Job -> Turn the lines from the one with "How many distinct data groups are displayed?" up to and including the one with "True or false: Плов" into a JSON list of strings, one string per line, leaving out blank lines.

Task inputs ->
*****
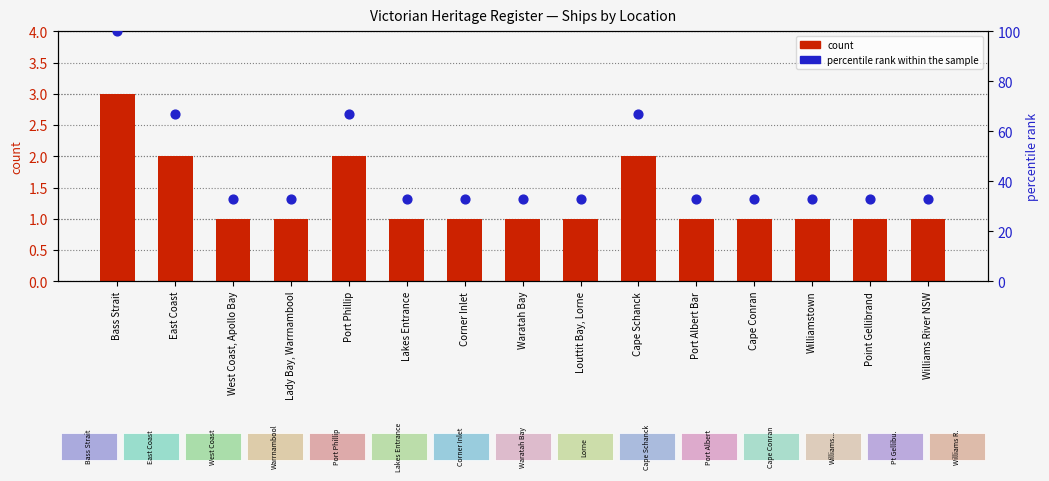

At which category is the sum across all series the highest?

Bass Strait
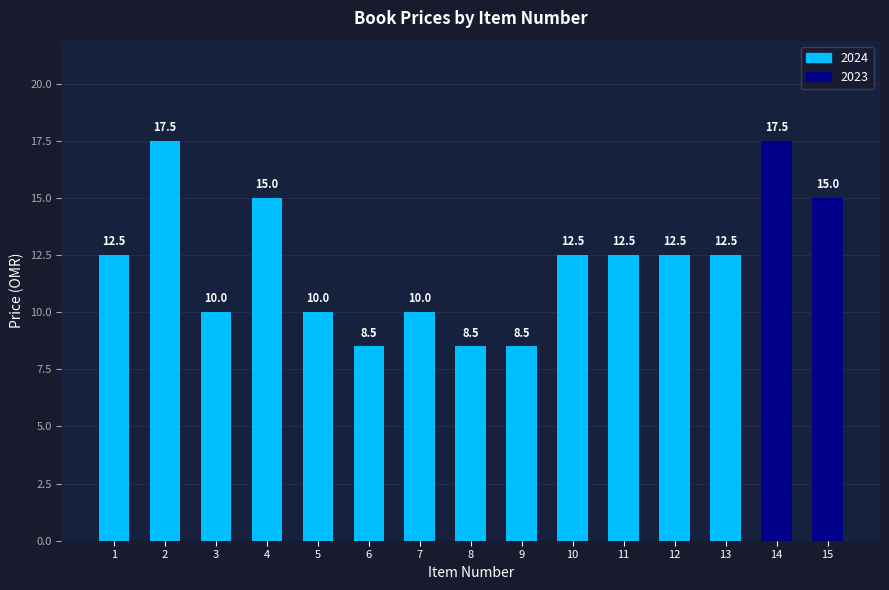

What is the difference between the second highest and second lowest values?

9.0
*****
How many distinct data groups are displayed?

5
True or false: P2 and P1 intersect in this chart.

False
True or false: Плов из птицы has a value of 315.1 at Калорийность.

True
*****
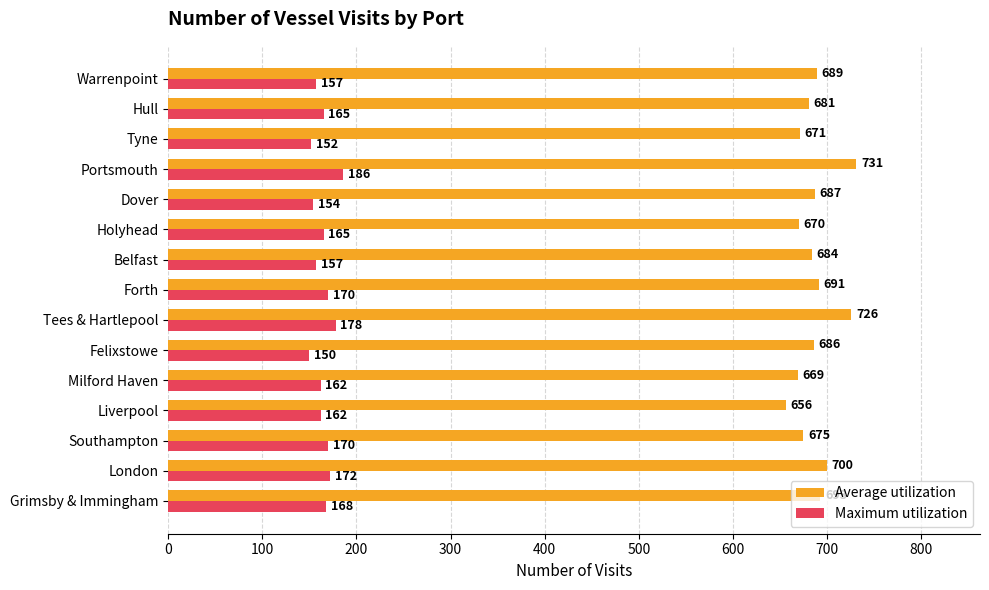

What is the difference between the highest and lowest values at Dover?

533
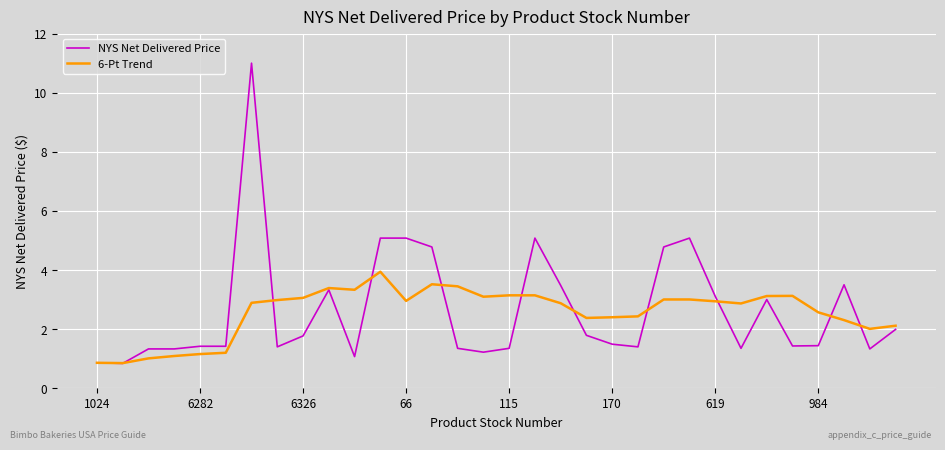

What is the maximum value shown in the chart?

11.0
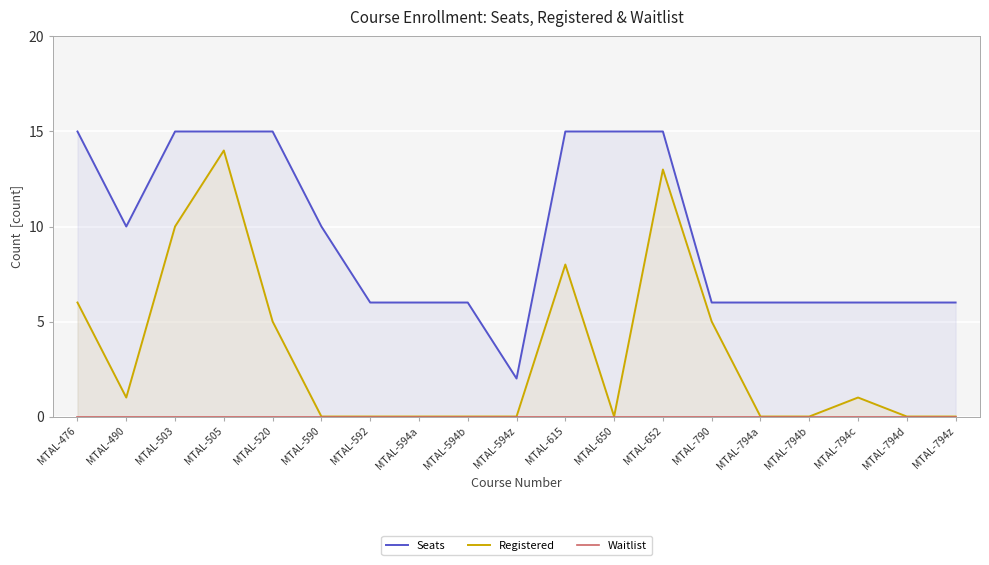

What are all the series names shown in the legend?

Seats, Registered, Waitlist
*****
Answer to this task ->
[
  "How many distinct data groups are displayed?",
  "5",
  "True or false: P2 and P1 intersect in this chart.",
  "False",
  "True or false: Плов из птицы has a value of 315.1 at Калорийность."
]